> **TASK TO COMPLETE**:
Tally the lines in the transcribed page contents below that contain the word "Hülle". Reply with the number alone.

Transcribed page contents

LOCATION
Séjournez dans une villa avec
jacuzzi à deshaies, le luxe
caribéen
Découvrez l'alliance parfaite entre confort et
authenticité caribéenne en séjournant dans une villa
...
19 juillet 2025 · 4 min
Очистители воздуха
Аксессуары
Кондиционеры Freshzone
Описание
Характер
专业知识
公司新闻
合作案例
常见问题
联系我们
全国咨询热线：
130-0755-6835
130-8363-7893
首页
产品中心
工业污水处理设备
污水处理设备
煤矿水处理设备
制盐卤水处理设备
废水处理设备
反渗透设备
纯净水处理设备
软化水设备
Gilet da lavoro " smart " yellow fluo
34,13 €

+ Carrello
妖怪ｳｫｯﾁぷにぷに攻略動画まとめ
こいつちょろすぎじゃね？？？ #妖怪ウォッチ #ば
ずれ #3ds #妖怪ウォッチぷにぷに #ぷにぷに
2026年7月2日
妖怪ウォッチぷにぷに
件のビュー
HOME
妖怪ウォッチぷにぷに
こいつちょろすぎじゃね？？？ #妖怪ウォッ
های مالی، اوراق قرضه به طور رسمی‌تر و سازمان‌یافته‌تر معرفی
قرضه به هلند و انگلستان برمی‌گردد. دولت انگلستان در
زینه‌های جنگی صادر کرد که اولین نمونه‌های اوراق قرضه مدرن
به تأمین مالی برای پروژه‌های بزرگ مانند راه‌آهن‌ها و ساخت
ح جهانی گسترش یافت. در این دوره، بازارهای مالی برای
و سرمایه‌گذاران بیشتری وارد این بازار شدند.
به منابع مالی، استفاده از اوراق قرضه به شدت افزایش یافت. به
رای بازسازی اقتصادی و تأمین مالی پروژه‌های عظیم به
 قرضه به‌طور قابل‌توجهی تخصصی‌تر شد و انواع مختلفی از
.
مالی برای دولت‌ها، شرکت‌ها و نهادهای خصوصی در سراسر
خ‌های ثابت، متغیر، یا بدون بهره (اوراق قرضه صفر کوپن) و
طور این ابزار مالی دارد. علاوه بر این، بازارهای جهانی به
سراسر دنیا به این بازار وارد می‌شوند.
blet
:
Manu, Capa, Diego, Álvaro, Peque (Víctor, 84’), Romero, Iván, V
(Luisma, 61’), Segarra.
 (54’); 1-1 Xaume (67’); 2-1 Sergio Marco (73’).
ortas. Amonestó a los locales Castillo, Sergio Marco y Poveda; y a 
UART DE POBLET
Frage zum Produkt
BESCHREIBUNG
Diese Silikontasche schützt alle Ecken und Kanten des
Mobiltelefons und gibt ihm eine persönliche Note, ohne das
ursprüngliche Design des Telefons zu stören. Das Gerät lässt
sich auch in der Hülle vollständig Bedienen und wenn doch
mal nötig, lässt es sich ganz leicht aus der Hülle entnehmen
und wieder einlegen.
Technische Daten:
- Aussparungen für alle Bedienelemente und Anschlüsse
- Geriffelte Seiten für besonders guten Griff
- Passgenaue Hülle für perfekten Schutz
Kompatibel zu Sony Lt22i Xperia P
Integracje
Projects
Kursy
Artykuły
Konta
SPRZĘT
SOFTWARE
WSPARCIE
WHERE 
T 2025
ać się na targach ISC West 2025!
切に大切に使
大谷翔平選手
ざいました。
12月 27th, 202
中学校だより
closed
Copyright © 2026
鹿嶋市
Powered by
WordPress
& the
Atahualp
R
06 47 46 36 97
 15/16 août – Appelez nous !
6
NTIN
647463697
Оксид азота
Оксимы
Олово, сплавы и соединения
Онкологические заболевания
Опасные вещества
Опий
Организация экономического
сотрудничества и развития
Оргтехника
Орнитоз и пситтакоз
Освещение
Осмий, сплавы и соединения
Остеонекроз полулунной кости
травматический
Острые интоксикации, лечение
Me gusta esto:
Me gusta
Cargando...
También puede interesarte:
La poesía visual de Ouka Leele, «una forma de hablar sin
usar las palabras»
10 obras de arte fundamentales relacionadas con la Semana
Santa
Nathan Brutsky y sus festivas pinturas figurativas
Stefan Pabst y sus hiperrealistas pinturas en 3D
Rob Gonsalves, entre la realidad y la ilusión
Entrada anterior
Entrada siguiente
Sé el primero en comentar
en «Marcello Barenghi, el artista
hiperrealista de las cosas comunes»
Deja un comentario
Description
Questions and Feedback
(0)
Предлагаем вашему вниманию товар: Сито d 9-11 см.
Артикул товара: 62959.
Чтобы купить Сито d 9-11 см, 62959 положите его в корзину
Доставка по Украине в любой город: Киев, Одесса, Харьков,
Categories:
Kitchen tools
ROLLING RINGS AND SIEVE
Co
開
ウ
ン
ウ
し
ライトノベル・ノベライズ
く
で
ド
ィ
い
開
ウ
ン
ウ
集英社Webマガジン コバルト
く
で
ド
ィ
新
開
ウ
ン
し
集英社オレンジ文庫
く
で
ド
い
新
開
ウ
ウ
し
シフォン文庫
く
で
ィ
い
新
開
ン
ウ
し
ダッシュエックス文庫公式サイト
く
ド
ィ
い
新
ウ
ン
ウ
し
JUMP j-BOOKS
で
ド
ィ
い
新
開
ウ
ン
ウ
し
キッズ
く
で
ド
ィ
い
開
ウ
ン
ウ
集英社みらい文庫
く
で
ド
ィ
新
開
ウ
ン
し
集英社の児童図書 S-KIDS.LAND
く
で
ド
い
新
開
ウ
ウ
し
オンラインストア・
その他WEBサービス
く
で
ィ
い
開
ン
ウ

> **OUTPUT OF THE EXERCISE**:
3